* **Instructions to follow**
After locating the line with "input [3:0] a;" in the records below, print it and every line after it exactly.
(Data under study)
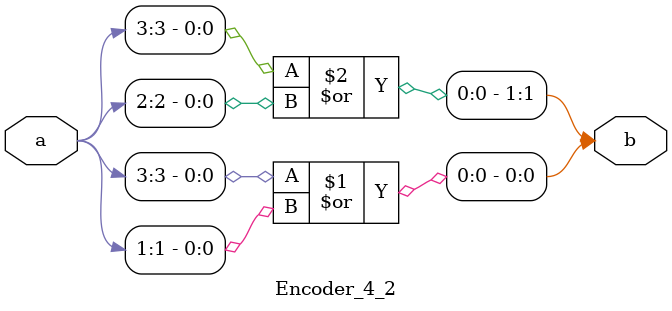
<source format=v>

module Encoder_4_2 (
    a,b
);
    /* verilator lint_off UNUSEDSIGNAL */
    input [3:0] a;
    /* verilator lint_off UNUSEDSIGNAL */
    output [1:0] b;

    assign b = {
                a[3] | a[2],
                a[3] | a[1]
                };
endmodule

</source>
(End Data under study)
* **Solution to the problem**
    input [3:0] a;
    /* verilator lint_off UNUSEDSIGNAL */
    output [1:0] b;

    assign b = {
                a[3] | a[2],
                a[3] | a[1]
                };
endmodule

</source>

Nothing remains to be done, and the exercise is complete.